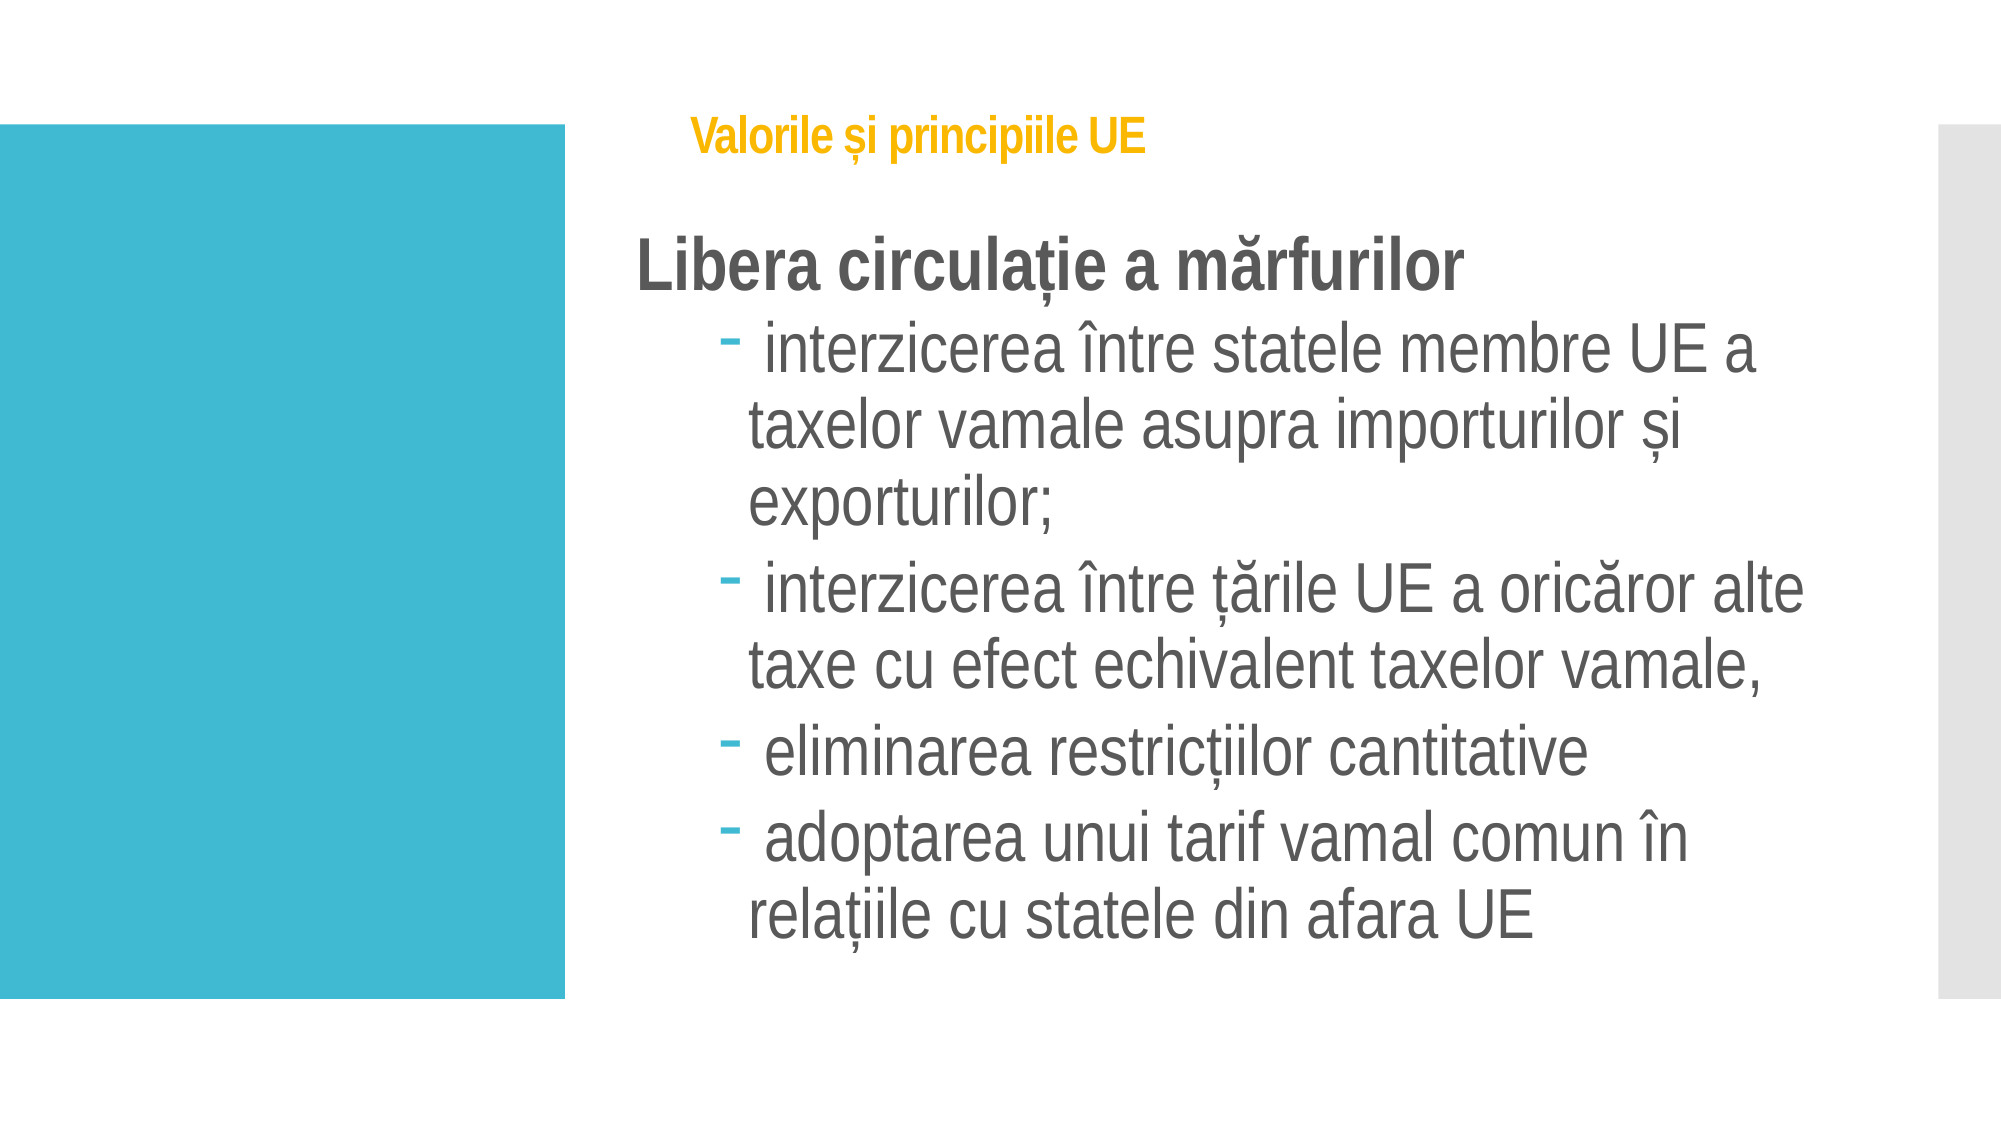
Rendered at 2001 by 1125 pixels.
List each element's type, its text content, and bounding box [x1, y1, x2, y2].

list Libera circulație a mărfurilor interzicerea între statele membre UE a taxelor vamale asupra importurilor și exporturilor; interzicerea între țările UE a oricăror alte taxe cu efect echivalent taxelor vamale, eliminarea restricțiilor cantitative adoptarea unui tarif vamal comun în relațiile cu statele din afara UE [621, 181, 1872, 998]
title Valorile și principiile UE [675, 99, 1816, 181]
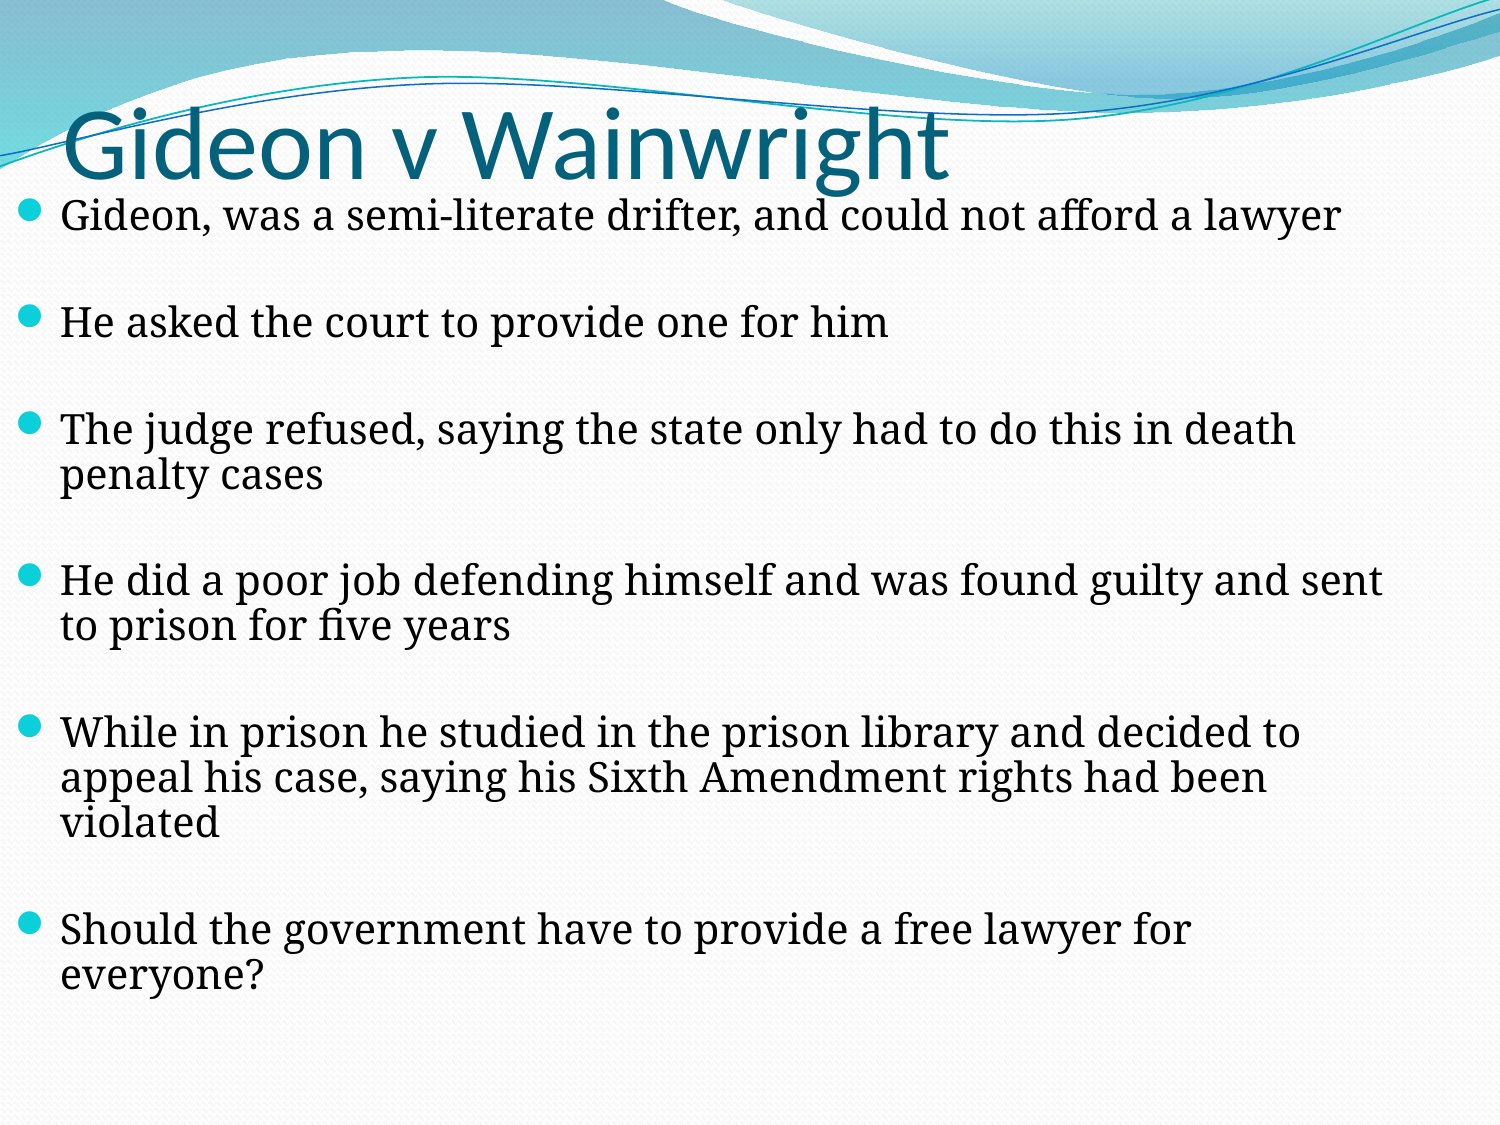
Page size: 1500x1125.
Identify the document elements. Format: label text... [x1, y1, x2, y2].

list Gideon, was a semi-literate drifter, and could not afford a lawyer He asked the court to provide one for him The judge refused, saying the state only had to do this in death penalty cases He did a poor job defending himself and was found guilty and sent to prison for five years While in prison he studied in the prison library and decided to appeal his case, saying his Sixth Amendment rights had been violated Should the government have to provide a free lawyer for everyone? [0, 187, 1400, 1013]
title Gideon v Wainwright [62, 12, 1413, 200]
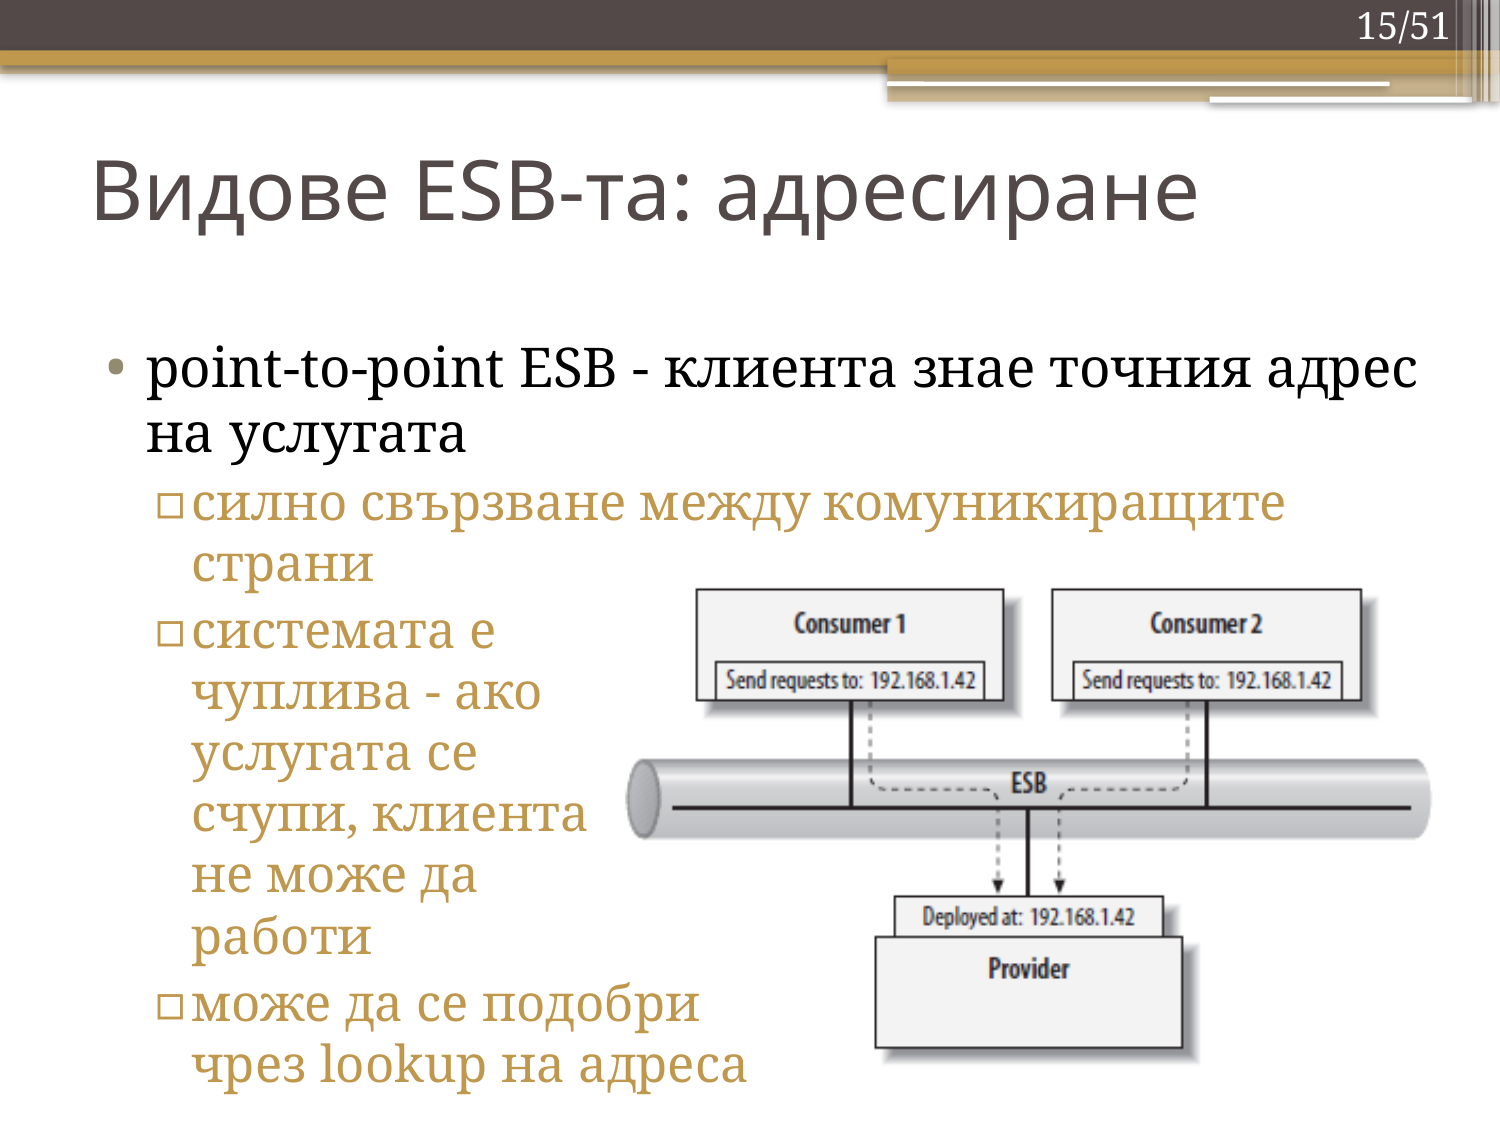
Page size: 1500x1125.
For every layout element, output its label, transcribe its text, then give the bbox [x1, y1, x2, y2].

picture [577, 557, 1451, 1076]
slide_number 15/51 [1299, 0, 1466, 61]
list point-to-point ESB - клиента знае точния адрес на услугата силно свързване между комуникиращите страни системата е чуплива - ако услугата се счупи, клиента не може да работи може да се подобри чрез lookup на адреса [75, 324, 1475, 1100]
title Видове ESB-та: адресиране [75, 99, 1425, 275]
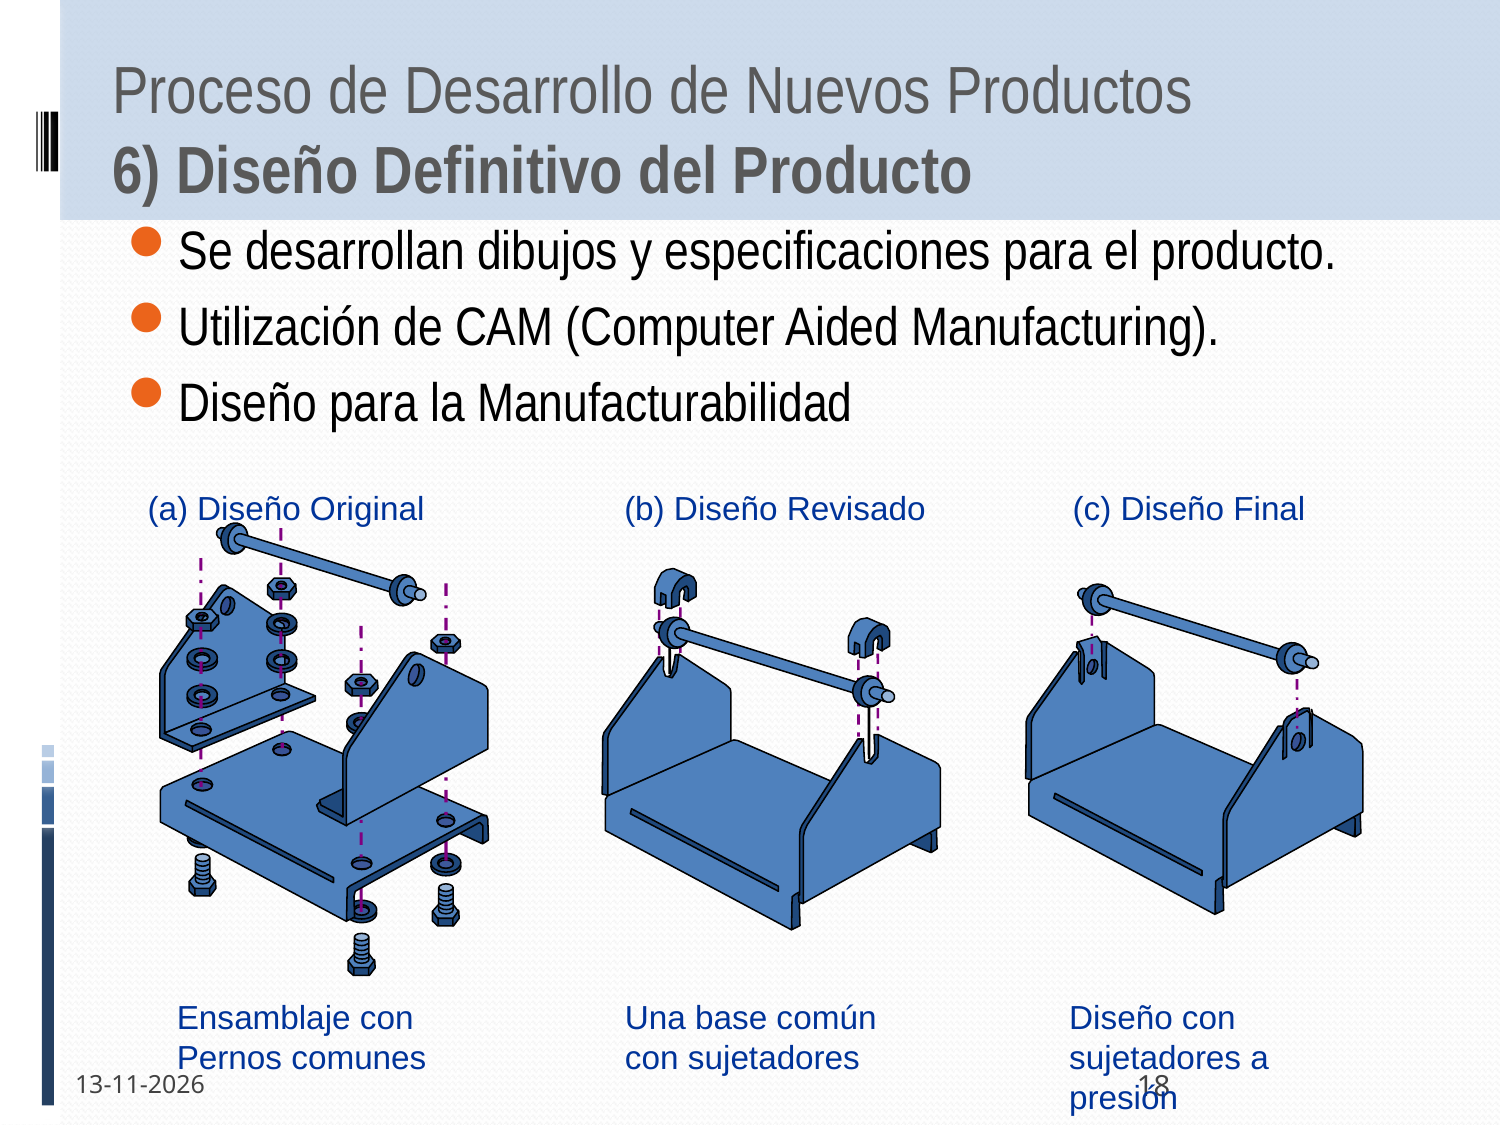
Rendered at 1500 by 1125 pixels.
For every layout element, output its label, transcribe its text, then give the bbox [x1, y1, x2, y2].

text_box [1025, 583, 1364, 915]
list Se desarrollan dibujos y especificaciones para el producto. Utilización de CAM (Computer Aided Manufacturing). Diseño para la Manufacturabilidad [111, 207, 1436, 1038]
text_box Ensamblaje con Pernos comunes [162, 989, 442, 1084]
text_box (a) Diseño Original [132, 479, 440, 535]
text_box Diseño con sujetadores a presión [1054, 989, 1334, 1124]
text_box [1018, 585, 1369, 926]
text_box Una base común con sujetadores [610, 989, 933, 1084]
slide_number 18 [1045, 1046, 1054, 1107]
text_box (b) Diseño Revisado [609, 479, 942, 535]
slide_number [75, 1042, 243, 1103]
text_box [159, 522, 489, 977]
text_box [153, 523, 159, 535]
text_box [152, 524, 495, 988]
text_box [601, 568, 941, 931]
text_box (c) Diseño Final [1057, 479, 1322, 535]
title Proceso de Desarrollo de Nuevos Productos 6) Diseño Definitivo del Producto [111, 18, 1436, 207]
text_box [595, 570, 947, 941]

----------

Your reply should be the full data above, copied exactly, with no pictures in it.

Rendered at 2001 by 1125 pixels.
List each element's type, its text content, and bounding box [x1, y1, x2, y2].

list Libera circulație a mărfurilor interzicerea între statele membre UE a taxelor vamale asupra importurilor și exporturilor; interzicerea între țările UE a oricăror alte taxe cu efect echivalent taxelor vamale, eliminarea restricțiilor cantitative adoptarea unui tarif vamal comun în relațiile cu statele din afara UE [621, 181, 1872, 998]
title Valorile și principiile UE [675, 99, 1816, 181]
Page size: 1500x1125.
Identify the document elements. Format: label text... [x1, y1, x2, y2].

list Gideon, was a semi-literate drifter, and could not afford a lawyer He asked the court to provide one for him The judge refused, saying the state only had to do this in death penalty cases He did a poor job defending himself and was found guilty and sent to prison for five years While in prison he studied in the prison library and decided to appeal his case, saying his Sixth Amendment rights had been violated Should the government have to provide a free lawyer for everyone? [0, 187, 1400, 1013]
title Gideon v Wainwright [62, 12, 1413, 200]
Page size: 1500x1125.
For every layout element, output its label, transcribe its text, then give the bbox [x1, y1, x2, y2].

picture [577, 557, 1451, 1076]
slide_number 15/51 [1299, 0, 1466, 61]
list point-to-point ESB - клиента знае точния адрес на услугата силно свързване между комуникиращите страни системата е чуплива - ако услугата се счупи, клиента не може да работи може да се подобри чрез lookup на адреса [75, 324, 1475, 1100]
title Видове ESB-та: адресиране [75, 99, 1425, 275]
Rendered at 1500 by 1125 pixels.
For every layout element, output its label, transcribe its text, then give the bbox [x1, y1, x2, y2].

text_box [1025, 583, 1364, 915]
list Se desarrollan dibujos y especificaciones para el producto. Utilización de CAM (Computer Aided Manufacturing). Diseño para la Manufacturabilidad [111, 207, 1436, 1038]
text_box Ensamblaje con Pernos comunes [162, 989, 442, 1084]
text_box (a) Diseño Original [132, 479, 440, 535]
text_box Diseño con sujetadores a presión [1054, 989, 1334, 1124]
text_box [1018, 585, 1369, 926]
text_box Una base común con sujetadores [610, 989, 933, 1084]
slide_number 18 [1045, 1046, 1054, 1107]
text_box (b) Diseño Revisado [609, 479, 942, 535]
slide_number [75, 1042, 243, 1103]
text_box [159, 522, 489, 977]
text_box [153, 523, 159, 535]
text_box [152, 524, 495, 988]
text_box [601, 568, 941, 931]
text_box (c) Diseño Final [1057, 479, 1322, 535]
title Proceso de Desarrollo de Nuevos Productos 6) Diseño Definitivo del Producto [111, 18, 1436, 207]
text_box [595, 570, 947, 941]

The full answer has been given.